» **To-do item**
Beginning with the line that contains "DEC, 0: 66.245 -> 66.35" in the material below, print each line exactly until the line that contains "DEC, 17: 66.901 -> 66.93" has been printed, then stop.

» **Data records**
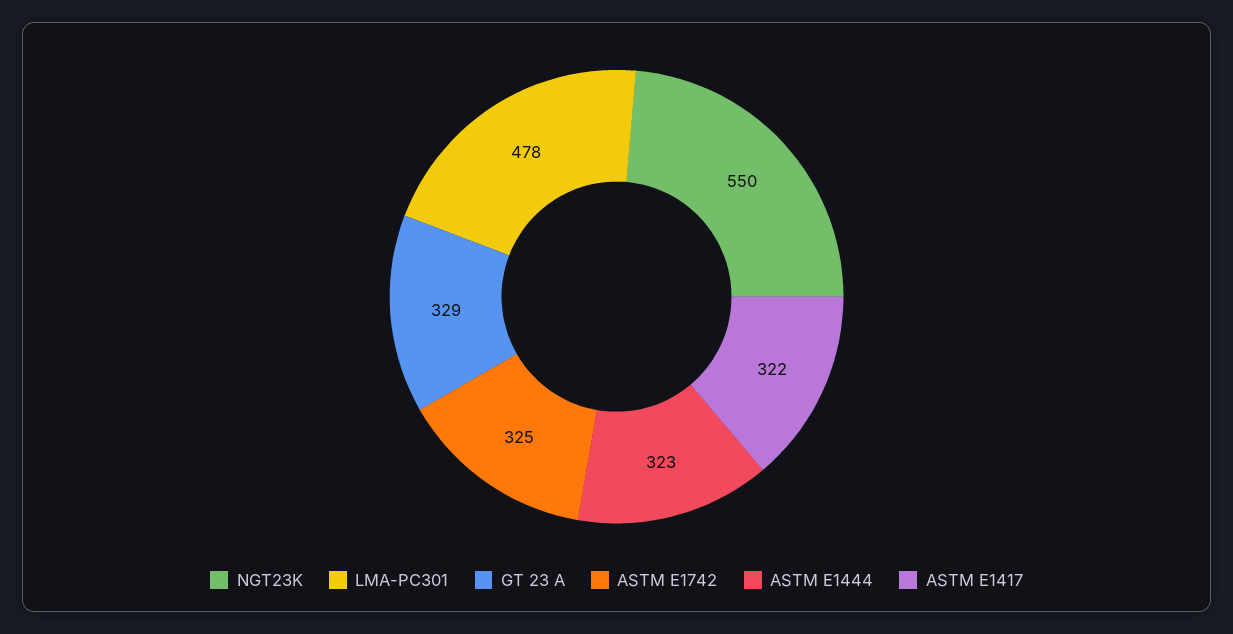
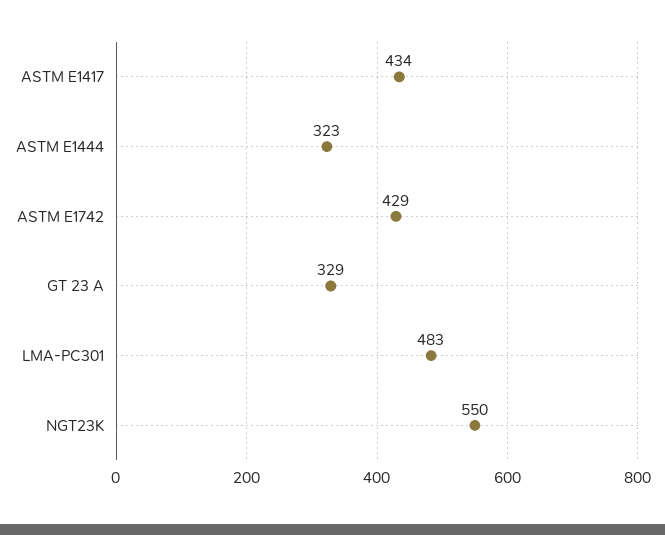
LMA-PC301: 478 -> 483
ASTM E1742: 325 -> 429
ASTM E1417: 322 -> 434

==

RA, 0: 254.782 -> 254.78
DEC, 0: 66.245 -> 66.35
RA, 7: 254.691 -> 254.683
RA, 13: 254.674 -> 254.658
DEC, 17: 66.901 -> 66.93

» **Answer space**
DEC, 0: 66.245 -> 66.35
RA, 7: 254.691 -> 254.683
RA, 13: 254.674 -> 254.658
DEC, 17: 66.901 -> 66.93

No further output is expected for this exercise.